> **About this task**
Copy all the records exactly, but keep the pictures out of your version.

> **Material provided**
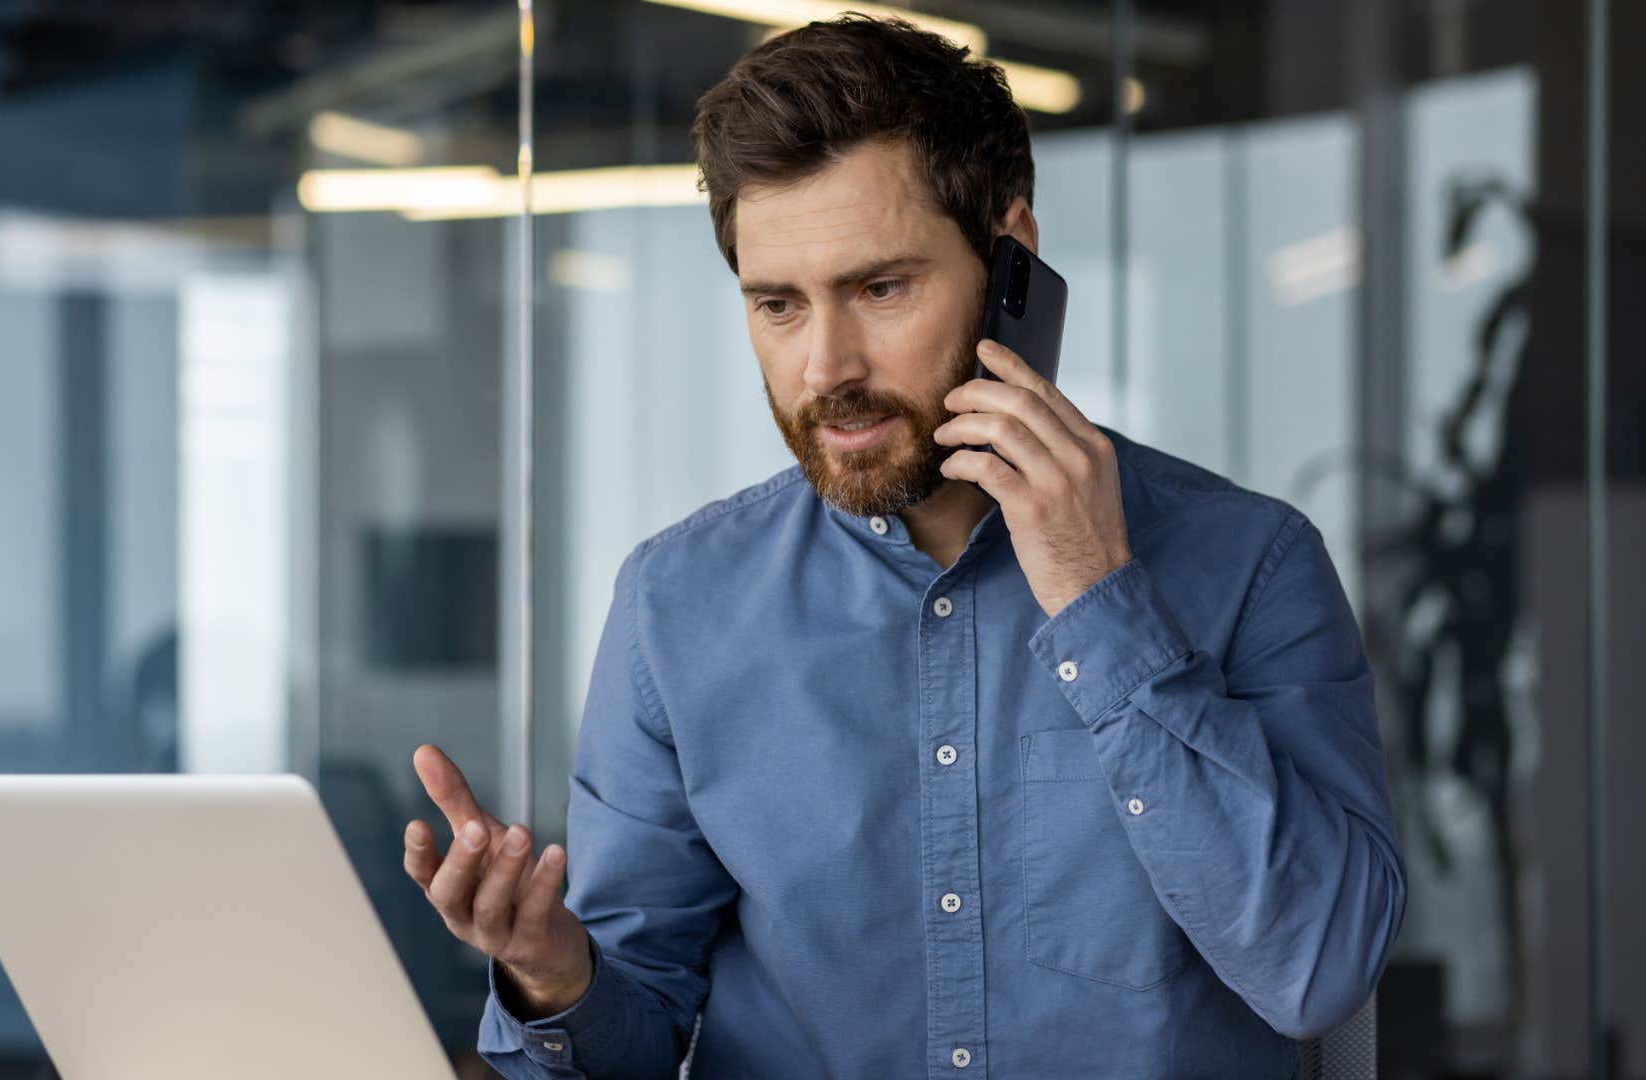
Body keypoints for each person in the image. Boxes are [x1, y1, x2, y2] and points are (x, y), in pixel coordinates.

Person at [402, 14, 1406, 1078]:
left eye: (880, 289)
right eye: (779, 305)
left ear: (1012, 255)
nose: (825, 366)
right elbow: (634, 1037)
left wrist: (1098, 599)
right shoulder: (677, 604)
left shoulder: (1251, 564)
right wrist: (556, 977)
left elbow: (1319, 971)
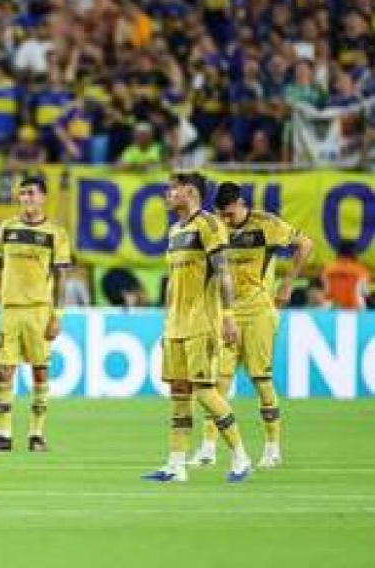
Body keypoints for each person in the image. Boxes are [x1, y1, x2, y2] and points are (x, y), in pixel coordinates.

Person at [189, 182, 313, 469]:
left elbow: (305, 244)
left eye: (230, 214)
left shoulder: (265, 224)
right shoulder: (216, 226)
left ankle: (272, 447)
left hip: (258, 311)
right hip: (226, 313)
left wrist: (288, 282)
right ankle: (208, 448)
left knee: (261, 380)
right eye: (222, 214)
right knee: (217, 382)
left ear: (241, 203)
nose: (226, 220)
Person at [142, 172, 251, 483]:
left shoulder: (210, 225)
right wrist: (166, 322)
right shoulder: (175, 230)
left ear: (189, 192)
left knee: (204, 391)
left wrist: (229, 315)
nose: (166, 194)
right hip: (175, 325)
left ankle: (240, 457)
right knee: (179, 394)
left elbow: (224, 272)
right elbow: (173, 283)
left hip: (202, 322)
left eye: (172, 189)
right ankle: (176, 465)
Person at [0, 176, 71, 452]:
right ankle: (3, 434)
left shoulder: (56, 233)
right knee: (4, 371)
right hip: (9, 309)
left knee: (40, 372)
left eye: (31, 193)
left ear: (43, 197)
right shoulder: (7, 227)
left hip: (39, 310)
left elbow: (62, 276)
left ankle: (36, 434)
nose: (26, 198)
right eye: (22, 194)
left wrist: (59, 315)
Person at [321, 240, 370, 310]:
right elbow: (365, 292)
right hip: (356, 308)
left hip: (330, 308)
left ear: (339, 252)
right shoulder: (362, 271)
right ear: (355, 253)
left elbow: (325, 289)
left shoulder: (327, 269)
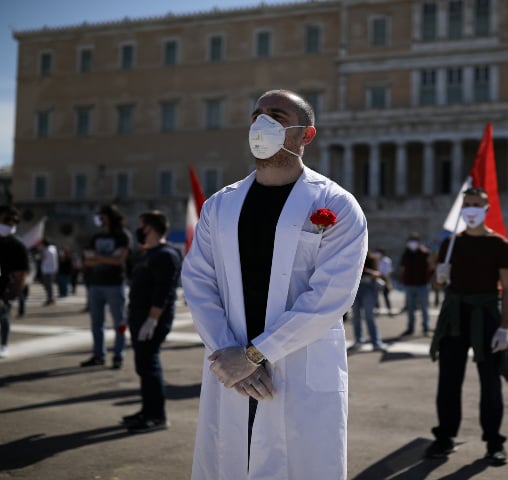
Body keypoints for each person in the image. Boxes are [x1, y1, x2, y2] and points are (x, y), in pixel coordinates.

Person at [182, 89, 368, 480]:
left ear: (307, 135)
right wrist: (228, 352)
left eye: (277, 116)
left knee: (298, 464)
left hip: (295, 364)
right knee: (229, 459)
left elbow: (330, 298)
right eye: (256, 115)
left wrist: (254, 355)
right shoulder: (220, 205)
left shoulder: (337, 205)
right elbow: (199, 282)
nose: (261, 124)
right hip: (231, 364)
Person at [427, 187, 508, 466]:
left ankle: (493, 442)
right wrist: (439, 278)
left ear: (487, 209)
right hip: (455, 314)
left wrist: (504, 328)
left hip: (486, 314)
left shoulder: (499, 244)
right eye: (467, 204)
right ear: (461, 209)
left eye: (477, 204)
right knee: (449, 380)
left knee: (490, 382)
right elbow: (439, 285)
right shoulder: (451, 243)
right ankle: (445, 437)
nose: (472, 209)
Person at [121, 211, 182, 433]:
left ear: (150, 228)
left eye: (140, 225)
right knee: (143, 366)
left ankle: (157, 416)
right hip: (139, 317)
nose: (138, 229)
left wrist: (152, 320)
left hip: (152, 320)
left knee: (149, 365)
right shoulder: (147, 253)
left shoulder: (166, 254)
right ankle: (147, 410)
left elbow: (163, 291)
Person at [81, 204, 131, 369]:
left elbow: (119, 260)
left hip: (114, 284)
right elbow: (87, 260)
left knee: (119, 322)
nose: (100, 219)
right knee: (96, 323)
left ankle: (118, 355)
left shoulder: (122, 236)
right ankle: (98, 355)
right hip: (96, 283)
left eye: (102, 215)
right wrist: (104, 258)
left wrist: (97, 258)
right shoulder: (96, 237)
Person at [0, 206, 30, 358]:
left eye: (14, 221)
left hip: (4, 286)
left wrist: (12, 294)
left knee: (3, 316)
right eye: (6, 220)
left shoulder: (18, 246)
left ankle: (3, 344)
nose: (10, 224)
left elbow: (22, 273)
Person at [350, 252, 387, 351]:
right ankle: (359, 340)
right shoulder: (352, 257)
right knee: (356, 316)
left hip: (368, 288)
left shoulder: (371, 259)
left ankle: (376, 342)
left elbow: (377, 273)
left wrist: (368, 271)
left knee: (369, 316)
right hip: (355, 288)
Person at [399, 232, 432, 336]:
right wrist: (402, 279)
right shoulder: (406, 253)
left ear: (419, 242)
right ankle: (410, 328)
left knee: (424, 307)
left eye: (414, 241)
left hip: (422, 284)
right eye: (411, 241)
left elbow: (431, 266)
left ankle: (426, 327)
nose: (412, 243)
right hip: (409, 284)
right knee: (410, 308)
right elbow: (402, 268)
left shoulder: (425, 253)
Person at [40, 239, 58, 306]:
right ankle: (51, 299)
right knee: (49, 286)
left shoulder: (46, 250)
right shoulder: (53, 249)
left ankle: (50, 299)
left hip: (47, 270)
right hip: (51, 270)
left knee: (48, 286)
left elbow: (43, 257)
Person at [375, 248, 394, 314]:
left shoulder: (387, 260)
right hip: (376, 278)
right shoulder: (375, 260)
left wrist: (384, 277)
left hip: (385, 279)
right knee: (376, 295)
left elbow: (388, 271)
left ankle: (389, 309)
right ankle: (377, 309)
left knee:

> **Answer box**
Body keypoints for each person in the image. Boxes are [x1, y1, x2, y2] and points are (x, y), in pixel coordinates.

Person at [402, 14, 1406, 1078]:
left eye: (880, 289)
right eye: (779, 305)
left ear: (1012, 255)
nose: (825, 366)
right elbow: (634, 1037)
left wrist: (1098, 599)
right shoulder: (677, 604)
left shoulder: (1251, 564)
right wrist: (556, 977)
left elbow: (1319, 971)
Body keypoints for each person in the image. Boxes are [x1, y1, x2, y2] and points are (x, y), in pixel coordinates.

Person at [189, 182, 313, 469]:
left elbow: (305, 244)
left eye: (230, 214)
left shoulder: (265, 224)
right shoulder: (216, 226)
left ankle: (272, 447)
left hip: (258, 311)
right hip: (226, 313)
left wrist: (288, 282)
right ankle: (208, 448)
left knee: (261, 380)
right eye: (222, 214)
right knee: (217, 382)
left ear: (241, 203)
nose: (226, 220)
Person at [142, 172, 251, 483]:
left shoulder: (210, 225)
right wrist: (166, 322)
right shoulder: (175, 230)
left ear: (189, 192)
left knee: (204, 391)
left wrist: (229, 315)
nose: (166, 194)
right hip: (175, 325)
left ankle: (240, 457)
right knee: (179, 394)
left elbow: (224, 272)
right elbow: (173, 283)
left hip: (202, 322)
left eye: (172, 189)
right ankle: (176, 465)
Person at [0, 176, 71, 452]:
right ankle: (3, 434)
left shoulder: (56, 233)
right knee: (4, 371)
right hip: (9, 309)
left knee: (40, 372)
left eye: (31, 193)
left ear: (43, 197)
right shoulder: (7, 227)
left hip: (39, 310)
left elbow: (62, 276)
left ankle: (36, 434)
nose: (26, 198)
right eye: (22, 194)
left wrist: (59, 315)
Person at [321, 240, 370, 310]:
right elbow: (365, 292)
right hip: (356, 308)
left hip: (330, 308)
left ear: (339, 252)
right shoulder: (362, 271)
right ear: (355, 253)
left elbow: (325, 289)
left shoulder: (327, 269)
Body keypoints for each person in the image. Boxes are [x1, y1, x2, y2] and points are (x, y), in pixel coordinates.

Person at [182, 89, 368, 480]:
left ear: (307, 135)
right wrist: (228, 352)
left eye: (277, 116)
left knee: (298, 464)
left hip: (295, 364)
right knee: (229, 459)
left elbow: (330, 298)
right eye: (256, 115)
left wrist: (254, 355)
right shoulder: (220, 205)
left shoulder: (337, 205)
right elbow: (199, 282)
nose: (261, 124)
right hip: (231, 364)
Person at [427, 187, 508, 466]:
left ankle: (493, 442)
right wrist: (439, 278)
left ear: (487, 209)
right hip: (455, 314)
left wrist: (504, 328)
left hip: (486, 314)
left shoulder: (499, 244)
right eye: (467, 204)
right ear: (461, 209)
left eye: (477, 204)
right knee: (449, 380)
left knee: (490, 382)
right elbow: (439, 285)
right shoulder: (451, 243)
right ankle: (445, 437)
nose: (472, 209)
Person at [121, 211, 182, 433]:
left ear: (150, 228)
left eye: (140, 225)
right knee: (143, 366)
left ankle: (157, 416)
right hip: (139, 317)
nose: (138, 229)
left wrist: (152, 320)
left hip: (152, 320)
left knee: (149, 365)
right shoulder: (147, 253)
left shoulder: (166, 254)
right ankle: (147, 410)
left elbow: (163, 291)
Person at [81, 204, 131, 369]:
left elbow: (119, 260)
left hip: (114, 284)
right elbow: (87, 260)
left knee: (119, 322)
nose: (100, 219)
right knee: (96, 323)
left ankle: (118, 355)
left shoulder: (122, 236)
right ankle: (98, 355)
right hip: (96, 283)
left eye: (102, 215)
right wrist: (104, 258)
left wrist: (97, 258)
right shoulder: (96, 237)
Person at [0, 206, 30, 358]:
left eye: (14, 221)
left hip: (4, 286)
left wrist: (12, 294)
left knee: (3, 316)
right eye: (6, 220)
left shoulder: (18, 246)
left ankle: (3, 344)
nose: (10, 224)
left elbow: (22, 273)
Person at [350, 252, 387, 351]:
right ankle: (359, 340)
right shoulder: (352, 257)
right knee: (356, 316)
left hip: (368, 288)
left shoulder: (371, 259)
left ankle: (376, 342)
left elbow: (377, 273)
left wrist: (368, 271)
left knee: (369, 316)
right hip: (355, 288)
Person at [399, 232, 432, 336]:
right wrist: (402, 279)
right shoulder: (406, 253)
left ear: (419, 242)
right ankle: (410, 328)
left knee: (424, 307)
left eye: (414, 241)
left hip: (422, 284)
right eye: (411, 241)
left elbow: (431, 266)
left ankle: (426, 327)
nose: (412, 243)
right hip: (409, 284)
right knee: (410, 308)
right elbow: (402, 268)
left shoulder: (425, 253)
Person at [40, 239, 58, 306]:
right ankle: (51, 299)
right knee: (49, 286)
left shoulder: (46, 250)
right shoulder: (53, 249)
left ankle: (50, 299)
left hip: (47, 270)
right hip: (51, 270)
left knee: (48, 286)
left elbow: (43, 257)
Person at [375, 248, 394, 314]:
left shoulder: (387, 260)
right hip: (376, 278)
right shoulder: (375, 260)
left wrist: (384, 277)
left hip: (385, 279)
right knee: (376, 295)
left elbow: (388, 271)
left ankle: (389, 309)
right ankle: (377, 309)
left knee:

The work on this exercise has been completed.